- Description of the task -
Make an exact copy of the records, omitting all images.

(Collected data)

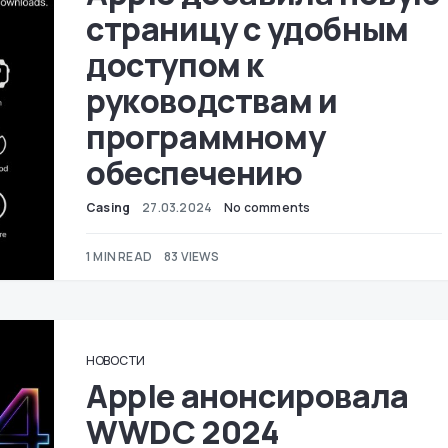
страницу с удобным
доступом к
руководствам и
программному
обеспечению
Casing
27.03.2024
No comments
1 MIN READ
83 VIEWS
НОВОСТИ
Apple анонсировала
WWDC 2024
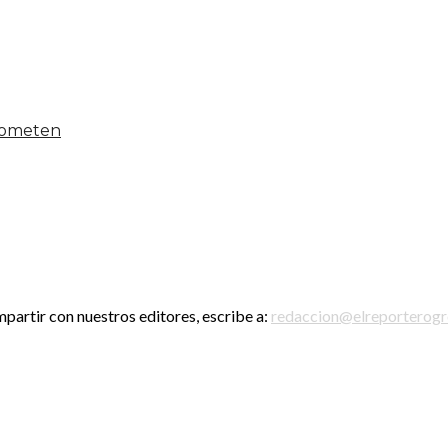
 someten
mpartir con nuestros editores, escribe a:
redaccion@elreporterog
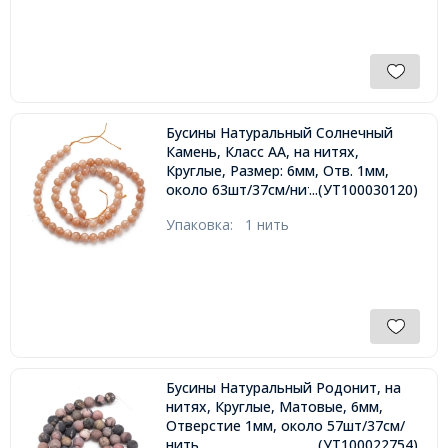
Бусины Натуральный Солнечный
Камень, Класс АА, на нитях,
Круглые, Размер: 6мм, Отв. 1мм,
около 63шт/37см/нить,
...(УТ100030120)
Упаковка:
1 нить
Бусины Натуральный Родонит, на
нитях, Круглые, Матовые, 6мм,
Отверстие 1мм, около 57шт/37см/
нить,
...(УТ100022754)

- Reply -
страницу с удобным
доступом к
руководствам и
программному
обеспечению
Casing
27.03.2024
No comments
1 MIN READ
83 VIEWS
НОВОСТИ
Apple анонсировала
WWDC 2024
 someten
mpartir con nuestros editores, escribe a:
redaccion@elreporterog
Бусины Натуральный Солнечный
Камень, Класс АА, на нитях,
Круглые, Размер: 6мм, Отв. 1мм,
около 63шт/37см/нить,
...(УТ100030120)
Упаковка:
1 нить
Бусины Натуральный Родонит, на
нитях, Круглые, Матовые, 6мм,
Отверстие 1мм, около 57шт/37см/
нить,
...(УТ100022754)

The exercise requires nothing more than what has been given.